Moreover, New York's citizens and litigants deserve more husbandry of New York's scarce judicial resources. Trying foreigners' claims takes citizen jurors, judges, and scarce judicial resources away from deciding the backlogged claims of New York residents. Moreover, imposing the peculiar rules of New York's Civil Practice Law and Rules on non-residents' claims deprives the defendant of discovery tools available in other jurisdictions -- such as expert depositions -- that can be essential in pharmaceutical product liability claims.
Interestingly, the Appellate Division, First Department -- which covers Manhattan -- last week heard an appeal raising the opposite forum non conveniens issue in a case argued for the defendants by one of my partners, Mark Cheffo. There, the trial court had granted Pfizer's motion to dismiss a number of individual product liability cases involving the cholesterol-lowering medicine Lipitor. See Wilson v. Pfizer, Inc., 2008 WL 2468538 (N.Y. Sup. Ct. June 13, 2008). The issue was whether the trial court had abused its discretion in using the recognized forum non conveniens factors to dismiss the claims in favor of filing in the plaintiffs' home states. The plaintiffs had argued in their briefs that the trial court's decision in Oxycontin II should control. Mass torts are different, they said. At the oral argument, which was very brief, the justices seemed to recognize that the locus of the tort was where the doctor received any representations, decided to prescribe the drug, and treated the plaintiffs' alleged injury. The law of the plaintiffs' residences thus would control. And presumably the primary witness in these pharmaceutical product liability cases -- the learned intermediary -- would lie outside the subpoena power of a New York court. What abuse of discretion could there be in deciding that such cases should be dismissed in favor of the plaintiffs' home fora? A decision in this appeal is expected early next year.

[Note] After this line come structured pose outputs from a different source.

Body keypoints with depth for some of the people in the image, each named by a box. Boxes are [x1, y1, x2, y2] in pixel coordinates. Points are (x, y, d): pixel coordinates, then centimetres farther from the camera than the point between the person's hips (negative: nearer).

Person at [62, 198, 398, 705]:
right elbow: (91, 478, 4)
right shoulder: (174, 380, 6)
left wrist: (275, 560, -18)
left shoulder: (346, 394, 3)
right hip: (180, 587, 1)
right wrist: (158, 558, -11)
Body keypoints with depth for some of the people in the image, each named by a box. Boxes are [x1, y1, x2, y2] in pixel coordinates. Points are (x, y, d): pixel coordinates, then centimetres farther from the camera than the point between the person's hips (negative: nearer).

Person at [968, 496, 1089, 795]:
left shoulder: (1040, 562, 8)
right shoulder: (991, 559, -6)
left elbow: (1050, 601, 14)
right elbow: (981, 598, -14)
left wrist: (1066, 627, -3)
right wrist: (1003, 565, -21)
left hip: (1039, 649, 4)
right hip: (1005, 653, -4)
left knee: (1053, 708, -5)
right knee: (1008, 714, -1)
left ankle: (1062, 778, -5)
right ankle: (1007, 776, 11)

Recently, the U.S. Court of Appeals for the Second Circuit affirmed an MDL transferee's decision to dismiss the entire litigation in favor of proceeding in Brazil. See Lleras v. Excelaire Servs., Inc., 2009 WL 4282112 (2d Cir. Dec. 2, 2009). In Lleras, a mass tort was not "different." Ordinary forum non conveniens principles applied. The case involved a plane crash in the Amazon rainforest. The plaintiffs and decedents were Brazilian citizens. The Second Circuit held that the trial court had "properly found that 'the important factors of lack of jurisdiction in this forum over potentially liable parties and the lack of compulsory process over witnesses and evidence in Brazil, together with other considerations, swing the balance sufficiently to make this forum genuinely inconvenient and a Brazilian forum significantly preferable.'" Id. at *1 (citation omitted).

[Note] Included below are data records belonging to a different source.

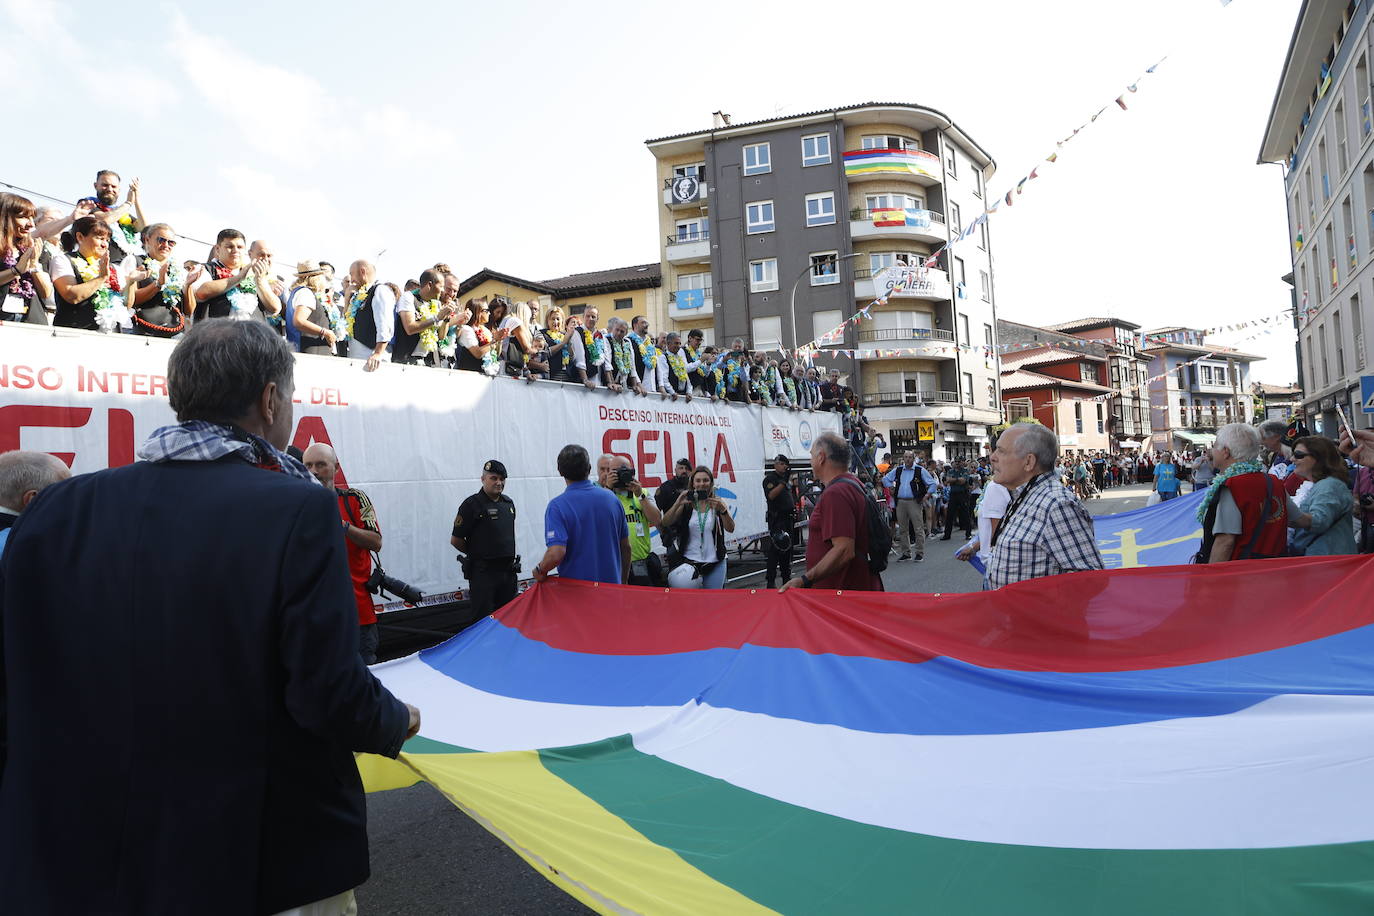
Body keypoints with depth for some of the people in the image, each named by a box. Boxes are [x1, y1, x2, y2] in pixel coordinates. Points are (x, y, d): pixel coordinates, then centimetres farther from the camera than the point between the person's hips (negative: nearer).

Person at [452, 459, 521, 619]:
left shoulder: (509, 503, 12)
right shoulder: (472, 504, -8)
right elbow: (455, 540, -6)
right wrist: (477, 553, 4)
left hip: (508, 570, 6)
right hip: (483, 572, -6)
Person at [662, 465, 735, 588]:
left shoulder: (717, 503, 0)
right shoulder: (686, 504, 1)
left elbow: (730, 528, -13)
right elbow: (665, 523, -9)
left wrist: (722, 509, -31)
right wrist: (677, 503, -24)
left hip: (714, 563, 0)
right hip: (689, 561, 0)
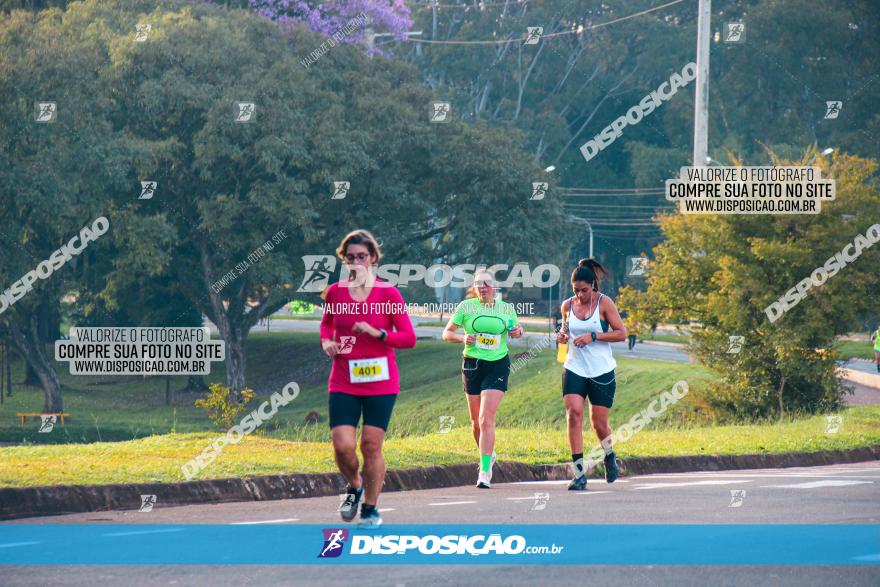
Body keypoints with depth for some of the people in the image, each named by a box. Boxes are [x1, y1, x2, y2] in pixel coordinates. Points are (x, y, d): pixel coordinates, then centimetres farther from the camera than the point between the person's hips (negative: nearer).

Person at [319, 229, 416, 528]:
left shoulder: (388, 293, -4)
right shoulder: (334, 292, 4)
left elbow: (408, 338, -3)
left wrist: (377, 333, -18)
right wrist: (327, 342, 4)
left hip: (380, 382, -2)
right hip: (343, 383, 2)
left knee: (371, 446, -1)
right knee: (343, 446, -10)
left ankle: (370, 508, 16)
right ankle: (354, 486, 22)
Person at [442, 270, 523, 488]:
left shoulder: (506, 308, 3)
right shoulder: (466, 307, 0)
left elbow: (516, 329, 20)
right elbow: (447, 333, 4)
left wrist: (518, 331, -4)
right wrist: (463, 338, -15)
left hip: (498, 366, -2)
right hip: (472, 364, 2)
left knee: (486, 419, -14)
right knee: (476, 420, 10)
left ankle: (484, 472, -15)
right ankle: (488, 455, 38)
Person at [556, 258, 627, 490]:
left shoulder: (604, 303, -6)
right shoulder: (568, 305, 5)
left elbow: (621, 333, -7)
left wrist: (593, 336, -18)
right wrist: (562, 335, -2)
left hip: (601, 372, -2)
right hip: (574, 369, 2)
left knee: (599, 422, 3)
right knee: (574, 413, -18)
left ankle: (609, 456, 38)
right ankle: (579, 473, -17)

The doctrine of forum non conveniens is increasingly important in product liability and mass tort litigation. In the early part of the 20th Century, tort suits were filed at home, where the plaintiff lived and was injured. But with the advent of national and international corporations, broad distribution of products, and lawyer advertising, suits increasingly are filed in states far from plaintiffs' home, but where plaintiffs can still obtain personal jurisdiction over the defendant. Forum non conveniens is an increasingly important tool to protect a forum's limited resources and its citizens, as well as defendants.